We should remember that, because nothing creates a “f*** you” attitude more than being labelled and treated as something you feel you are not. And into the arms of the vaccine deniers they go: people who tell much better stories and provide places where people’s concerns do get listened to.

Wanting to be angry with people who actively deny vaccination and spread false information with ill intent is understandable when so much is at stake. Being angry at people who have hesitations that are driven from multiple complex issues is much less helpful. 

2 / Focus on those who are really responsible

Research does suggest that we can use this anger more constructively by naming the strategies, techniques and motivations of that group of people who start and feed anti vaccination sentiment for personal gain.

This is known as pre-bunking. It works best before people are exposed to false information – our kids are the perfect people to be using these strategies with.

3 / Respect Māori response to structural racism 

Rates of vaccination are lowest at the moment among Māori. Being excluded from health, scientific, and educational institutions, and being harmed by structural racism, creates mistrust in those institutions and the people who represent them – who then call you stupid for not believing them. 

Fertile ground for the people spreading false information about vaccinations. When you call people dicks or stupid for not being vaccinated, ask are you just blaming people for a well documented response to structural racism? Are you the racist here?

4 / Work a bit harder to avoid creating a climate of hatred and exclusion

Interestingly, while many people talk about getting vaccinated to protect those who cannot get vaccinated (including those who are immune compromised, or have severe reactions, or other contraindications to the vaccination), those who fall into this camp may find themselves on the end of the metaphorical pitchfork. 

A culture of intolerance and anger against unvaccinated people is not a nuanced one, and vitriol against unvaccinated people (even if it is for active deniers) is not precisely implemented, it spreads. 

Such an approach serves the desires of the above vaccine deniers to have a climate of division, them and us.
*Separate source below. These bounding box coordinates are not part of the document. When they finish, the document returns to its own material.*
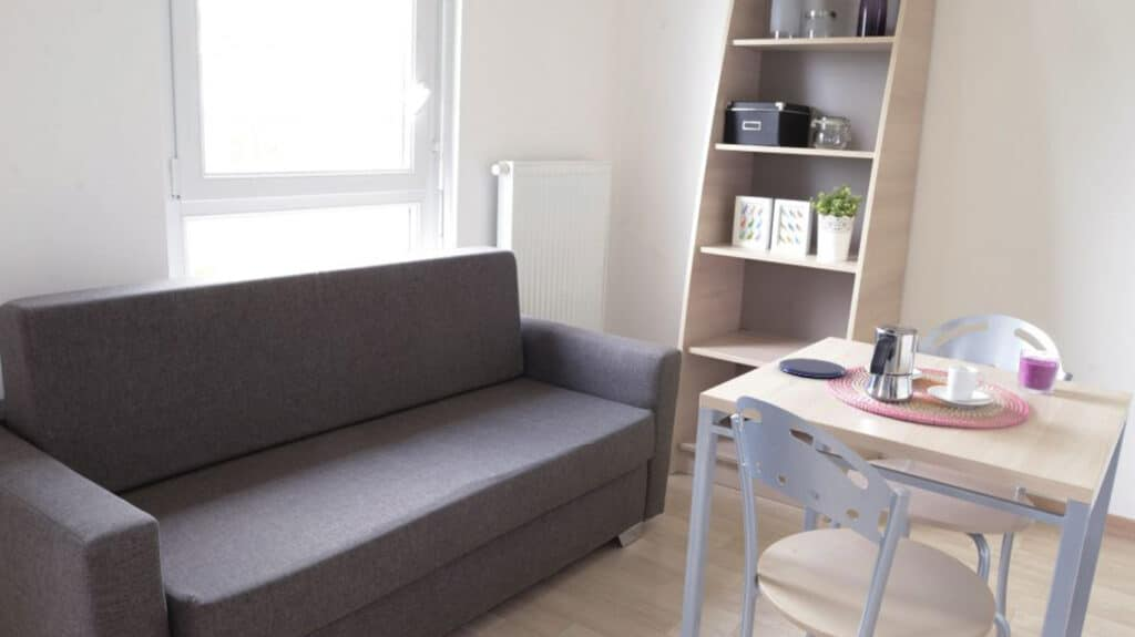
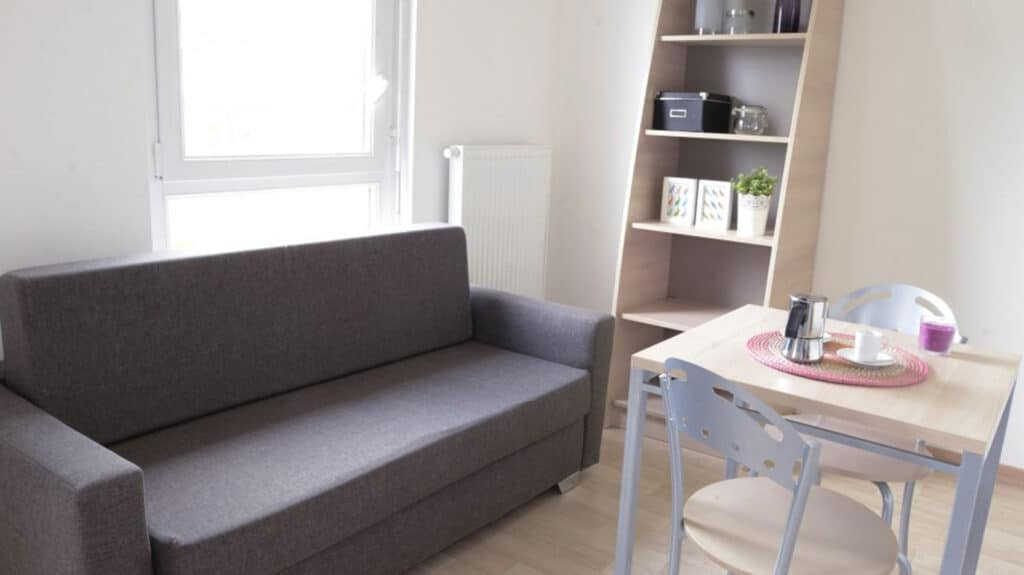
- saucer [778,357,847,379]
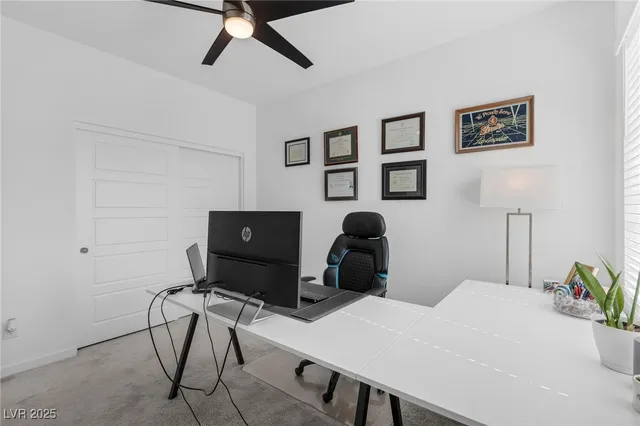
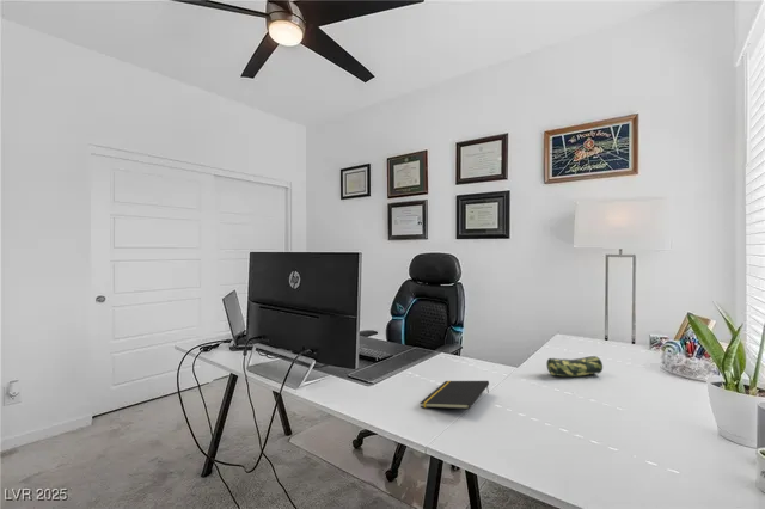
+ pencil case [545,355,604,378]
+ notepad [418,380,490,410]
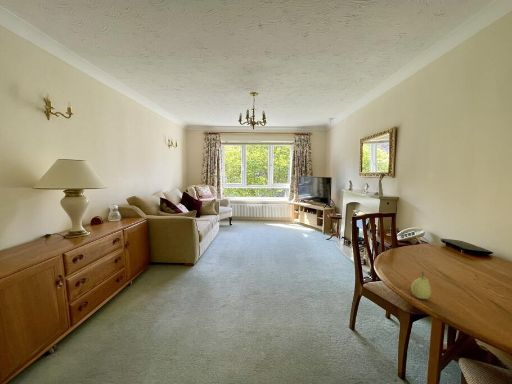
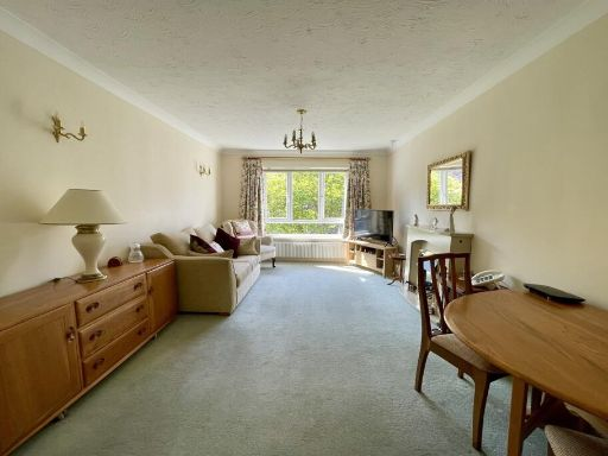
- fruit [410,271,432,300]
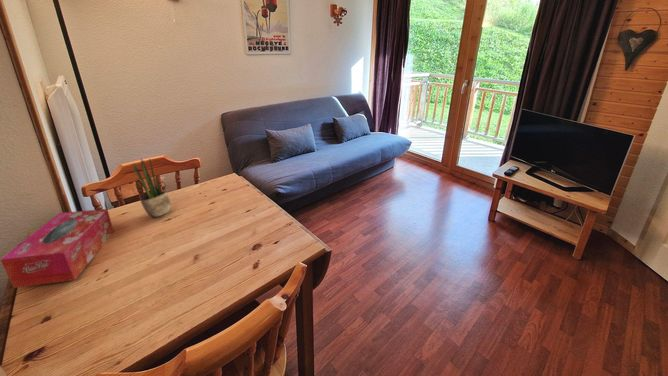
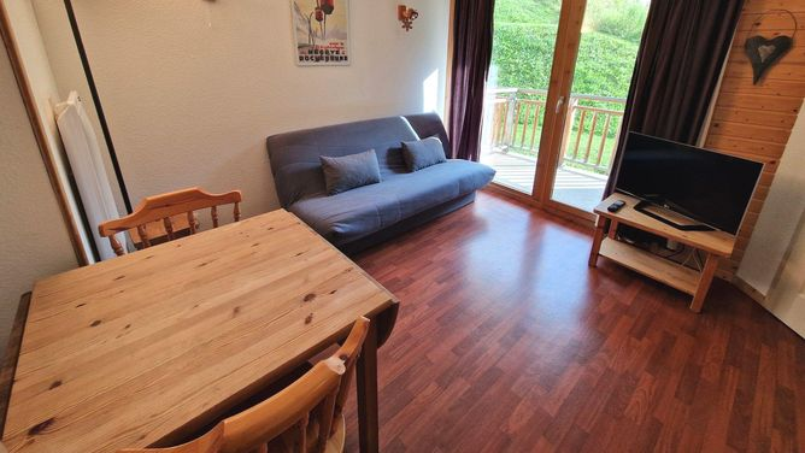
- tissue box [0,208,115,289]
- potted plant [131,158,172,218]
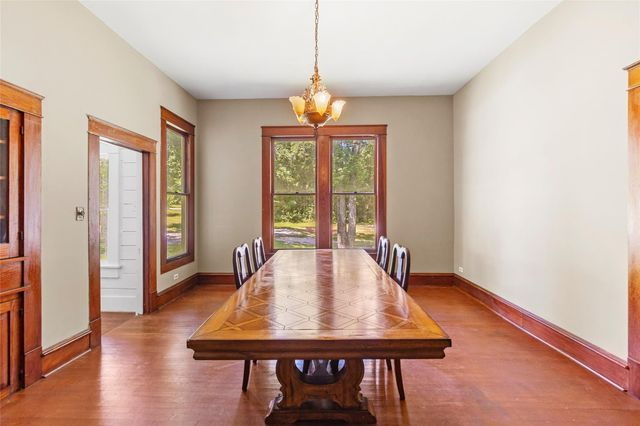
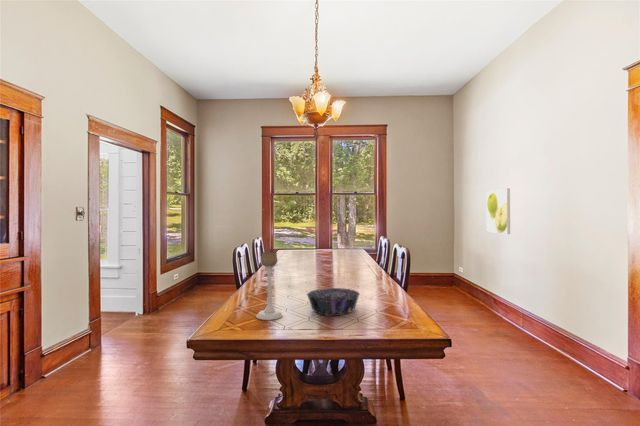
+ candle holder [255,251,284,321]
+ decorative bowl [305,287,361,317]
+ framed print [485,187,511,235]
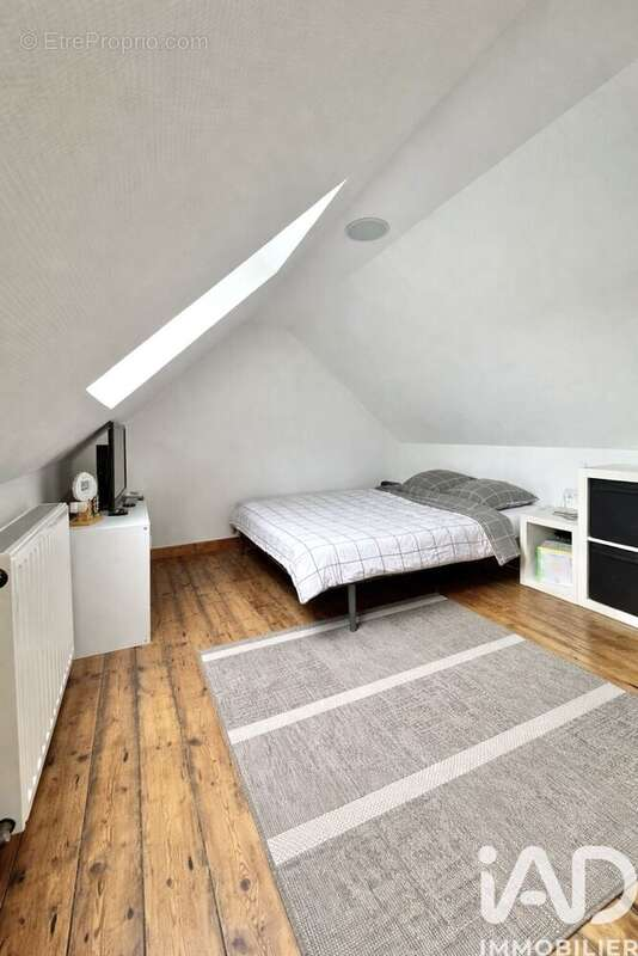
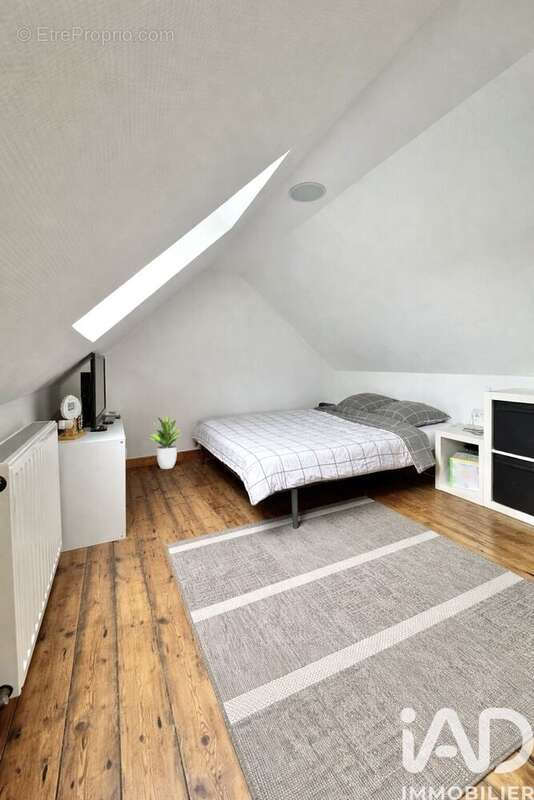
+ potted plant [148,413,182,470]
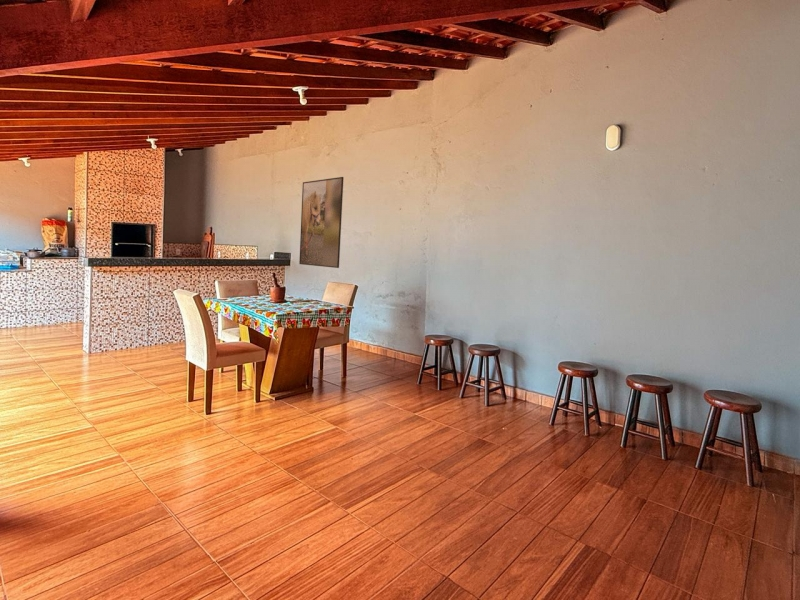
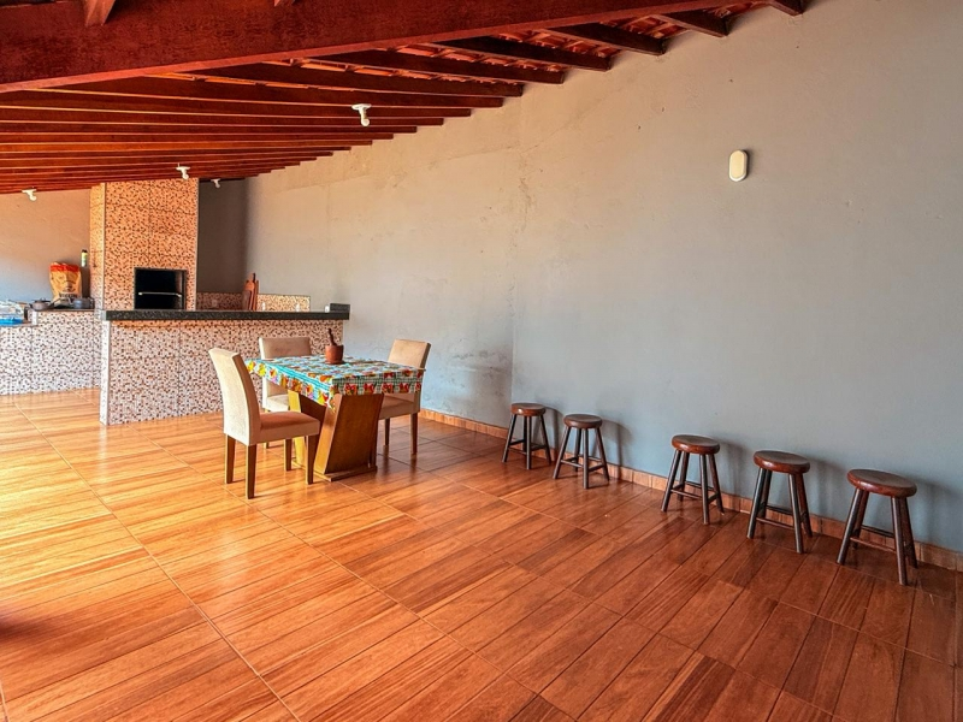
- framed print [298,176,345,269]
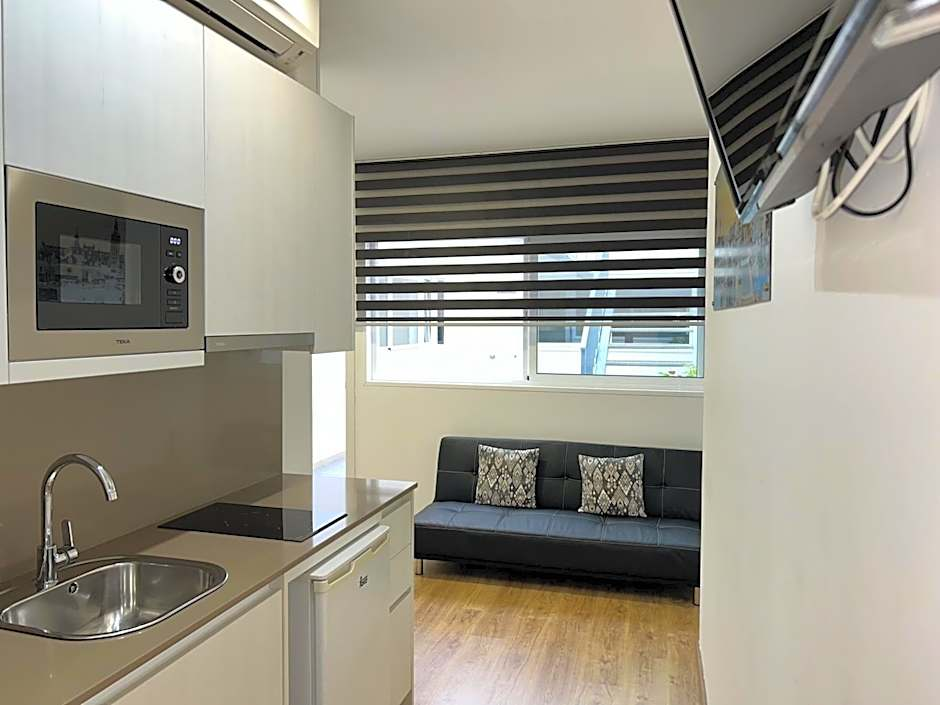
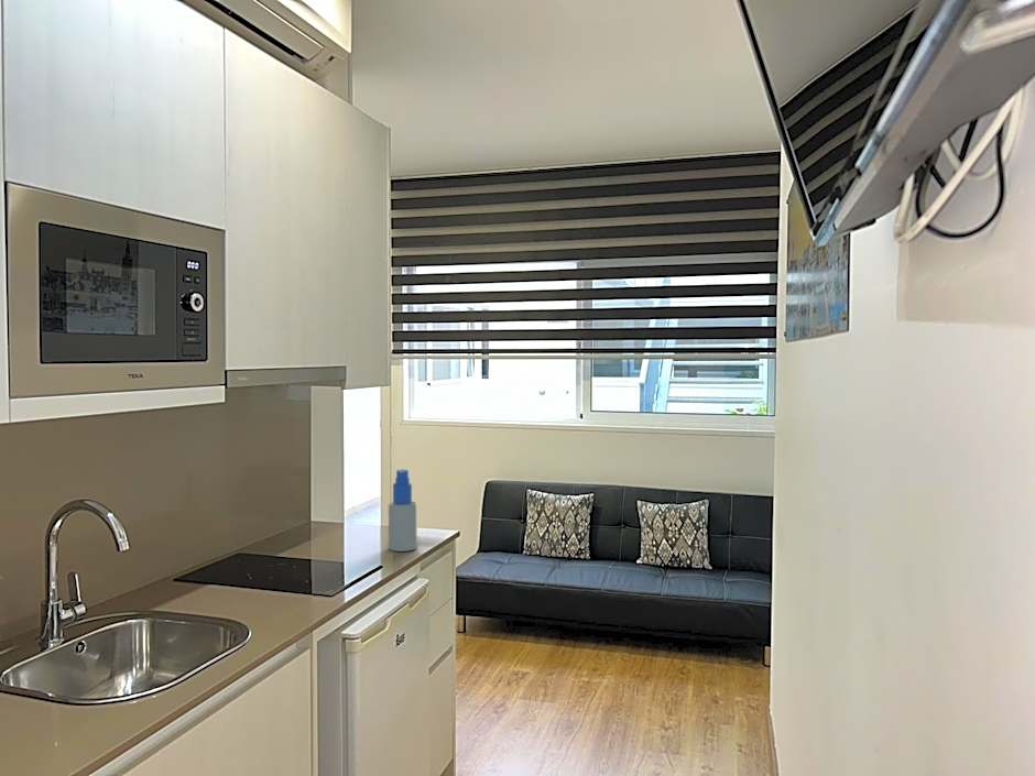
+ spray bottle [388,469,417,553]
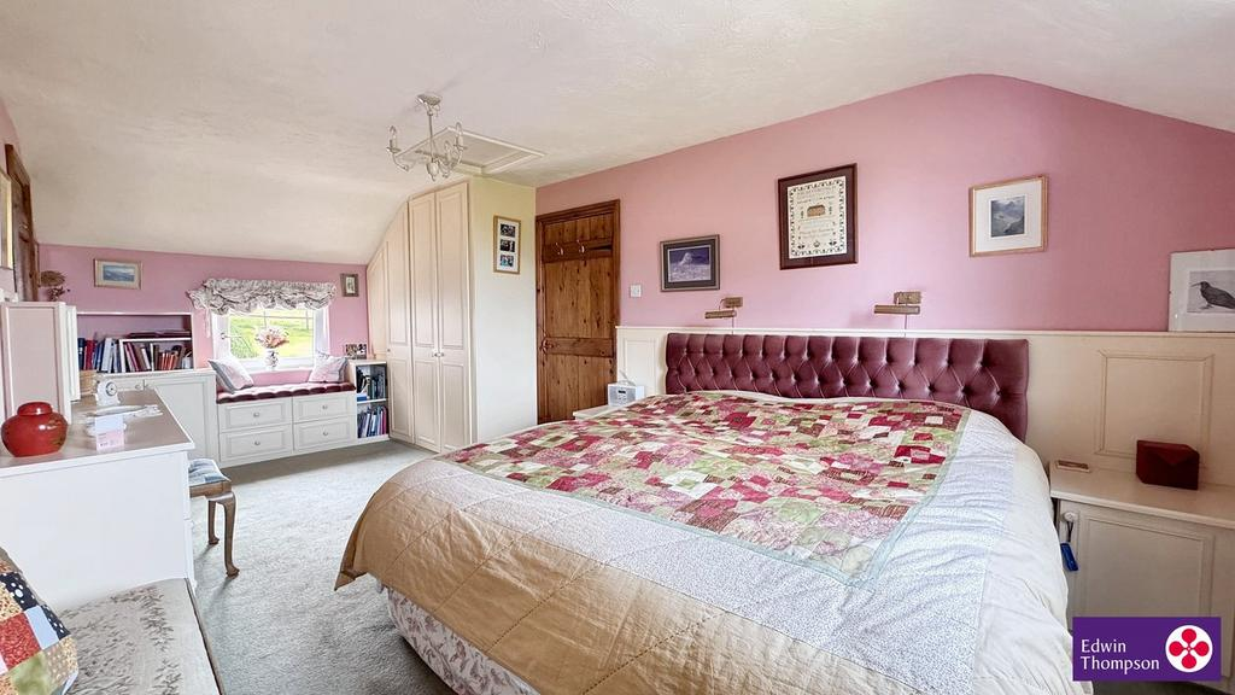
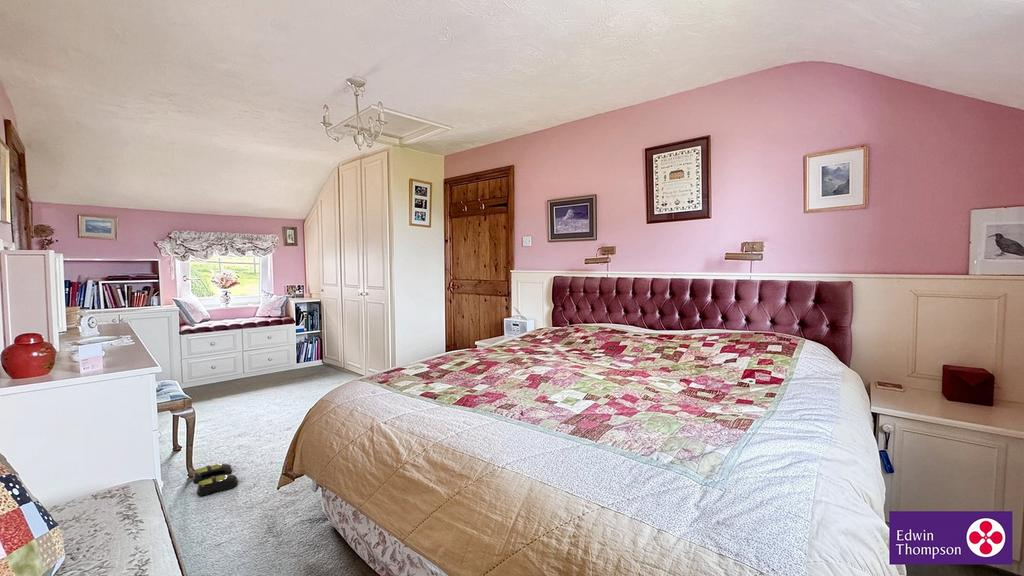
+ slippers [192,463,239,497]
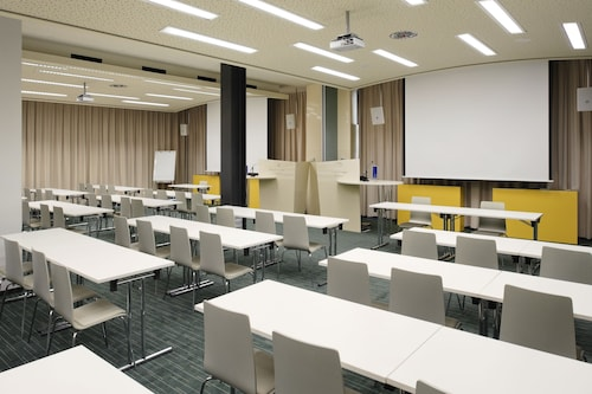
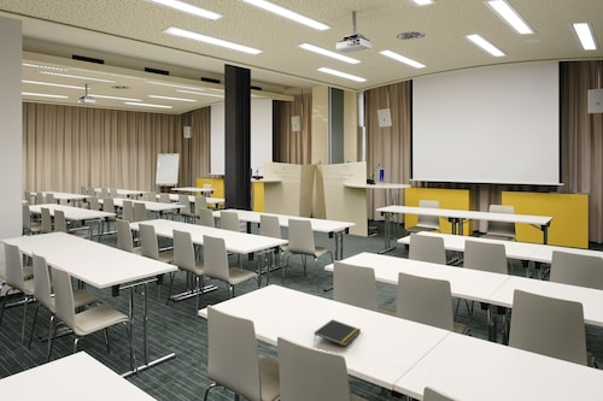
+ notepad [312,318,362,347]
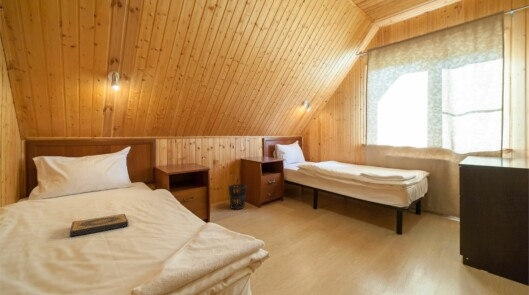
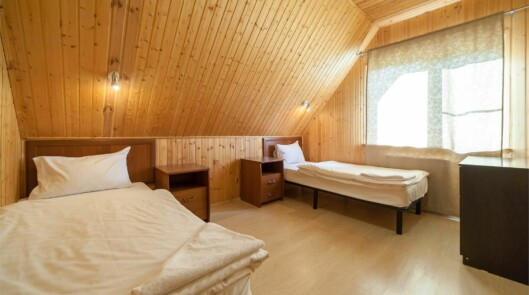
- hardback book [69,213,129,238]
- wastebasket [227,183,248,210]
It serves social media companies nicely too, as the algorithm thrives on alarm and anger. Step back. Talk face to face. Watch Ted Lasso, do the garden.

5 / Use the evidence about how to increase vaccinations

I have noted that many of those who are aficionados of science engage in non-evidence based ideas when it comes to trying to increase vaccination rates. 

Shouting the facts at people is an understandable strategy when you believe those facts and you are angry that others don’t, and you are scared about the impact of false information. 

It’s not effective though. Ironically, the facts tell us that. Try ideas from “How to talk about vaccination” instead.

6 / Employers – mandate as a last not first response

Mandating vaccinations in industries that have care and responsibility for more vulnerable people is different from mandating in industries in order to open up the economy. Notably, the values driving those decisions are different. 

Mandating too soon risks workers and especially those who are hesitant feeling they are simply economic units who must get back to work for their employers and that the vaccination itself is not an intrinsic enough reward. 

Mandates should always be the last resort after employers have done everything they can to support their people to get vaccinated, including getting them to vaccination clinics, giving them time off and creating a positive culture for vaccination information. 

Here is some evidence based guidance for employers wanting to do all the things. Support for the Government is key to some of these strategies.

Getting through this pandemic was always going to be a slog, but staying together through it will see us through to the other side with experiences we can take to our other challenges (climate change and health impact of that, for example). 

It’s rough going now I know, and we can focus our energy and attention where it is most effective to help those we can over the vaccination line. 

Learning how to live with the hard liners, while keeping their ideas out, is going to be important for all sorts of challenges. We have a way to go.